Mais dans les prisons de Nantes, comme le dit la chanson, il y avait encore trop de prisonniers. Alors puisque la méthode a désormais fait ses preuves, les sbires de Carrier vont s’employer à les vider. Dans la nuit du 14 au 15 décembre 1793 (24-25 frimaire), ils débarquent à la prison du Bouffay, au cœur historique de la cité des ducs de Bretagne pour y chercher 155 détenus inscrits sur la liste de proscription. Le motif officiel est leur translation à Belle-Isle en mer. Ivres, ils sont incapables de suivre les noms sur la liste mais pas de détrousser les prisonniers et les prisonnières également mises nues «sans égard pour leur pudeur». Embarqués sur une sapine, ils périront en Loire au bout de l’île de Cheviré. Ce qui inspirera aux révolutionnaires ce «bon» mot : aller à Chaviré. Sur les 155, 129 sombreront dans le grand fleuve. Carrier n’entend pas fléchir le rythme de ces exécutions de masse. Le 3 nivôse an II, le 23 décembre 1793, deux bateaux emplis de prisonniers sont coulés vers Chantenay, soit près de 800 personnes. Du 29 décembre 1793 (9 nivôse an II) jusqu’au 18 janvier 1794, les galiotes, navires hollandais bloqués dans le port de Nantes suite au blocus servent aux noyades.

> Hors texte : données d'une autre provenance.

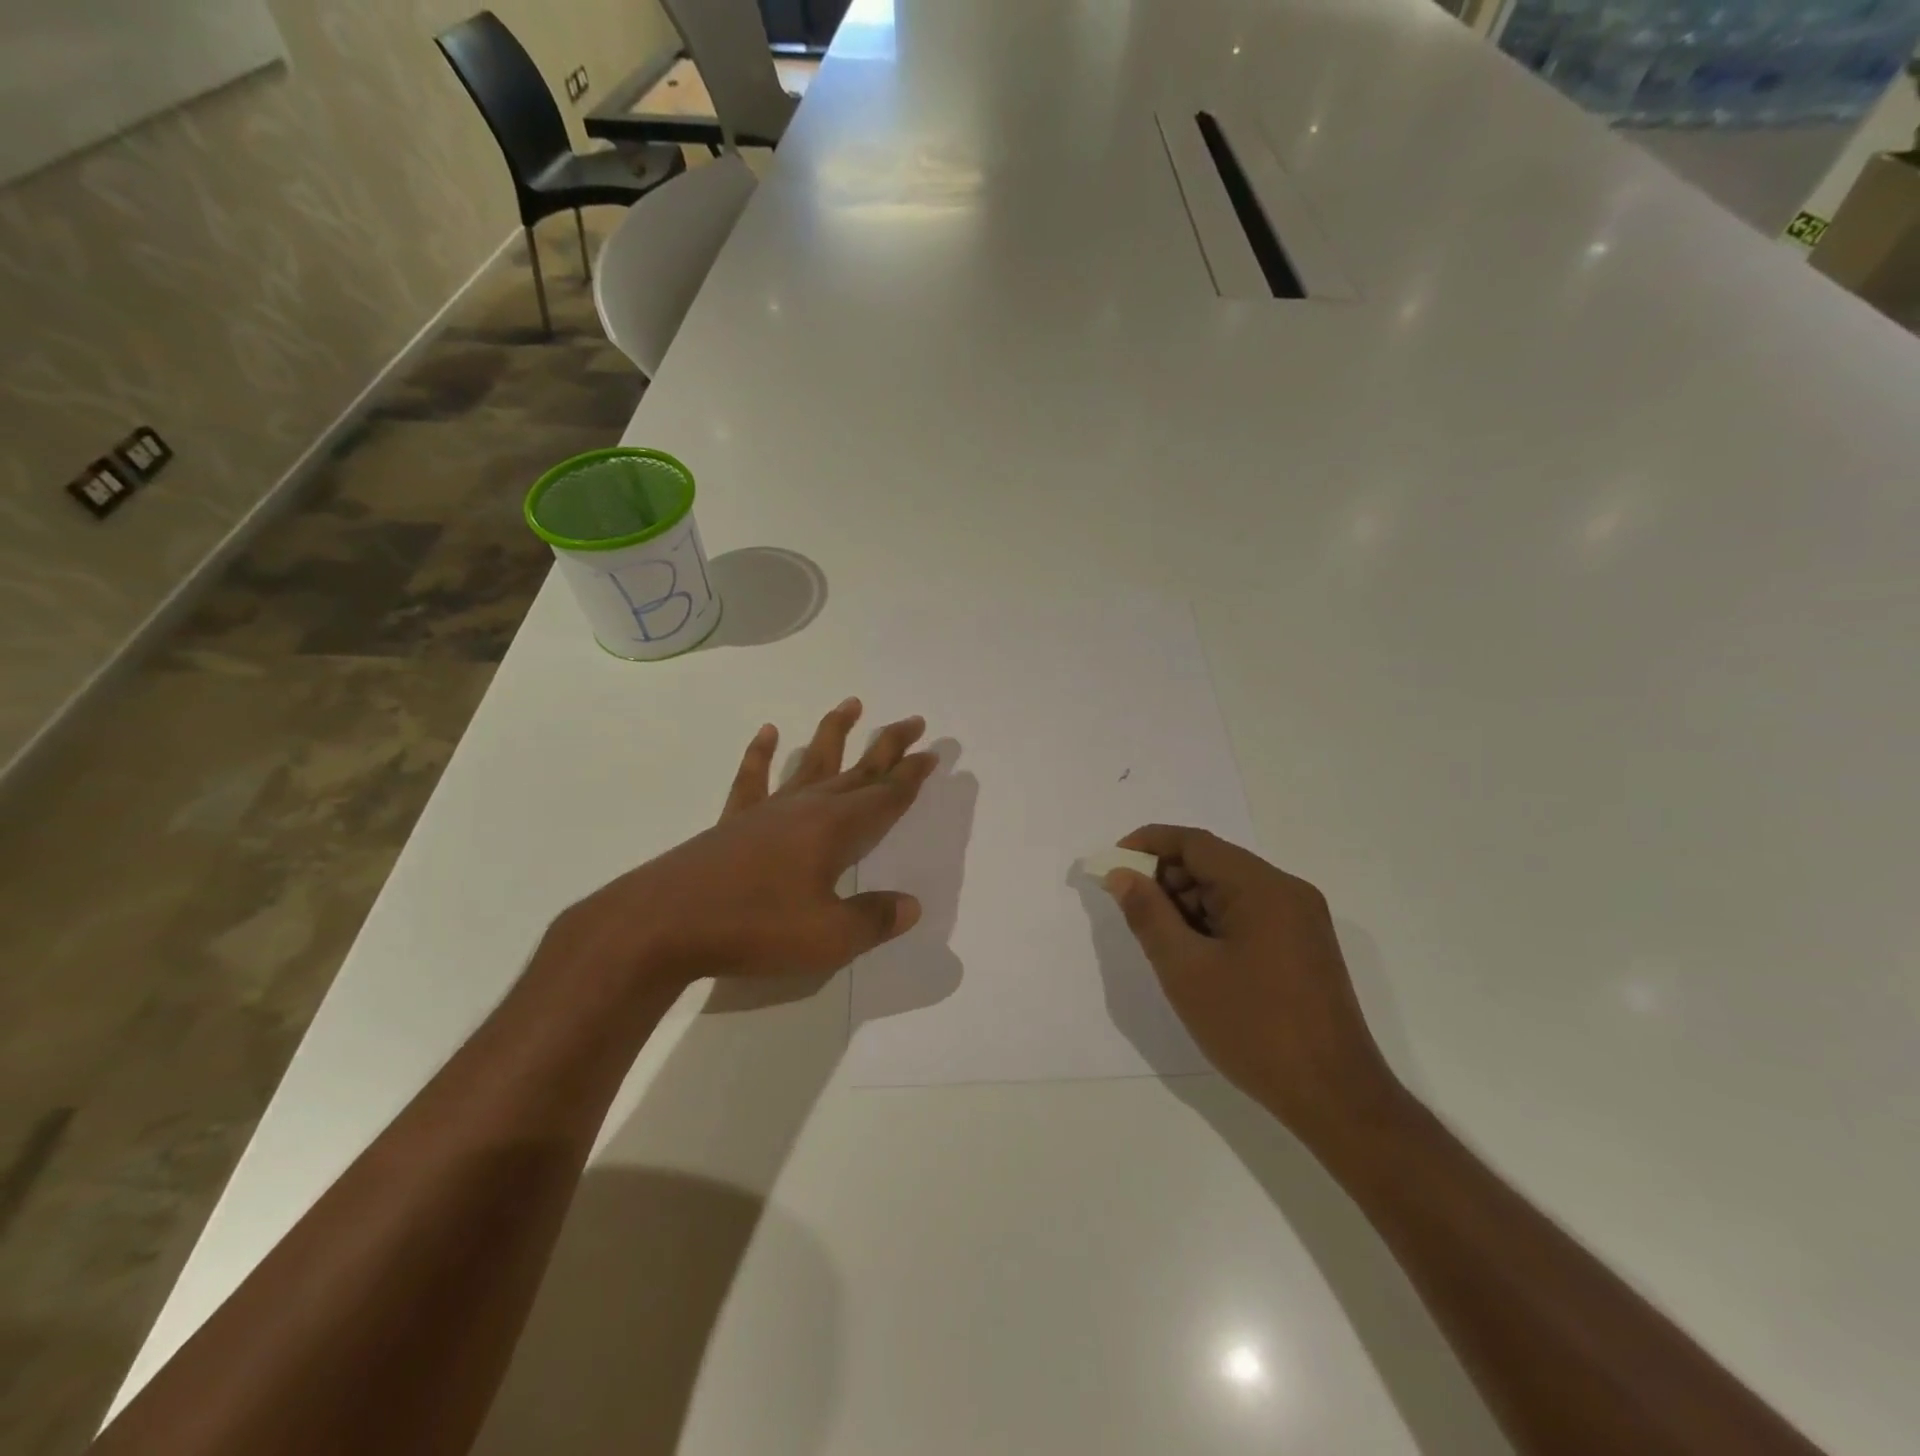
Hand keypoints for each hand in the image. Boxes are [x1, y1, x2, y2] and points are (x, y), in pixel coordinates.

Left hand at [549, 699, 937, 989]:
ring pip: (809, 761)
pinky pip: (752, 779)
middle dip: (888, 746)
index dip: (912, 776)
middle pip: (857, 769)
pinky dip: (760, 754)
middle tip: (913, 721)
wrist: (665, 923)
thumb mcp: (828, 937)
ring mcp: (768, 811)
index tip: (933, 752)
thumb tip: (911, 905)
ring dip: (833, 733)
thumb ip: (873, 919)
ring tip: (851, 703)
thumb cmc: (755, 927)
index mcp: (836, 830)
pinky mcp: (733, 821)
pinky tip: (766, 732)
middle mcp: (807, 808)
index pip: (886, 796)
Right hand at [1104, 825, 1398, 1143]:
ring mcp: (1301, 919)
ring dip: (1188, 904)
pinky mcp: (1304, 946)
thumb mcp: (1185, 970)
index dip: (1148, 844)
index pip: (1195, 843)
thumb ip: (1148, 914)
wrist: (1335, 1097)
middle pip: (1214, 863)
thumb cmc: (1253, 1028)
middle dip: (1166, 879)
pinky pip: (1249, 915)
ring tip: (1160, 942)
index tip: (1112, 865)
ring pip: (1230, 890)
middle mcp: (1287, 891)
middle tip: (1131, 910)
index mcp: (1262, 887)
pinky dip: (1214, 923)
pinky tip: (1195, 957)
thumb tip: (1122, 875)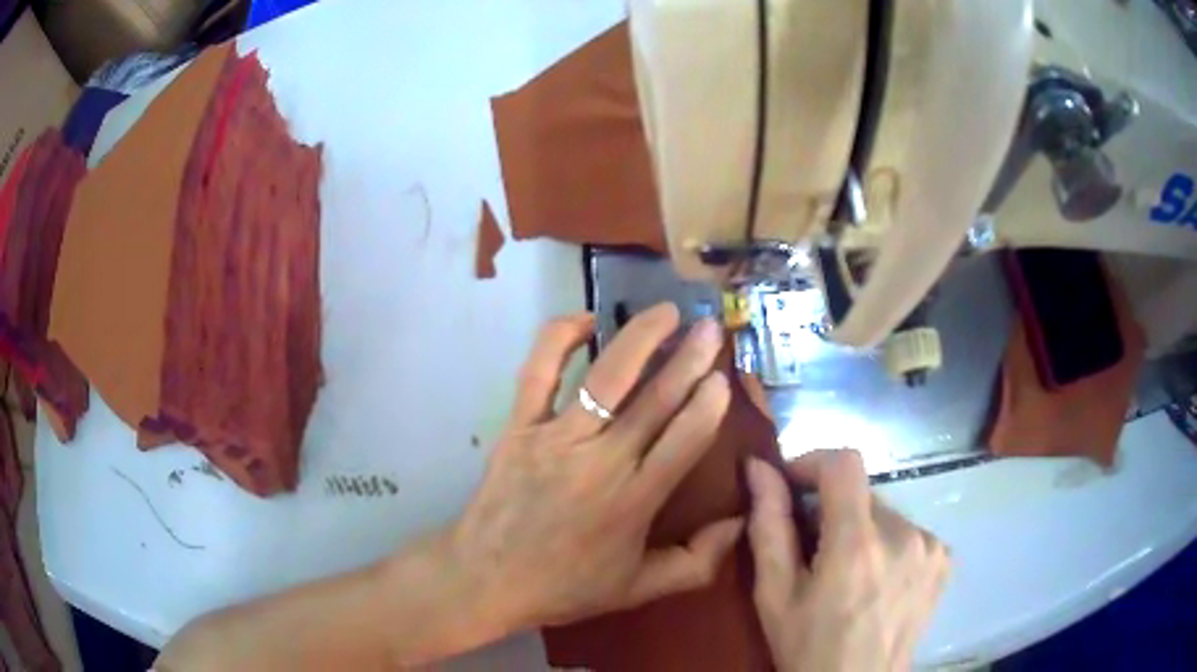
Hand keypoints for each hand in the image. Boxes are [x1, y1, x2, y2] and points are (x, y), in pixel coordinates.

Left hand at [448, 303, 742, 632]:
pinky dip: (559, 339)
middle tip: (708, 328)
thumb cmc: (565, 586)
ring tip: (666, 313)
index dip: (708, 405)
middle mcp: (600, 462)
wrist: (485, 579)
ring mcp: (555, 439)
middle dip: (687, 359)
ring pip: (605, 378)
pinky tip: (585, 319)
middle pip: (654, 401)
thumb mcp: (638, 589)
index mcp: (634, 501)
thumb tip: (741, 522)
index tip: (723, 377)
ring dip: (639, 339)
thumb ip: (697, 563)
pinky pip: (538, 372)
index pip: (684, 441)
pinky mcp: (519, 427)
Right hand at [746, 451, 949, 671]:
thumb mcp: (775, 595)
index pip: (844, 463)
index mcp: (858, 544)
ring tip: (847, 572)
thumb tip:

Y eut-il eu deux ou trois expéditions avec pour chacune d’elle deux à trois cent condamnés ? Les historiens peinent à s’accorder sur le nombre de noyades ordonnées par Carrier de même que sur le nombre de victimes. Il aurait été procédé durant cet hiver 1793-1794 à 7 ou 11 noyades. Aujourd’hui, les estimations les plus sérieuses font état de près de 5000 victimes. Après la chute de Robespierre, Carrier, ce «missionnaire de la terreur» selon Michelet est arrêté le 3 septembre 1794. Le 16 décembre 1794, il monte sur l’échafaud pour être guillotiné. Dans la foule une flûte joue «la carmagnole».
Gracchus Babeuf, loin d’être le plus timoré des révolutionnaires constituera un dossier à charge contre Carrier titré «Du système de dépopulation ou la vie et les crimes de Carrier». Il y forge le terme de populicide pour qualifier le sort réservé par les armées républicaines à la Vendée. Babeuf y dessine les contours de ce que le XXe siècle appellera «génocide». Voilà sans doute pourquoi dans la mémoire et l’inconscient collectif de la ville de Nantes, le mot noyade ne résonne pas impunément.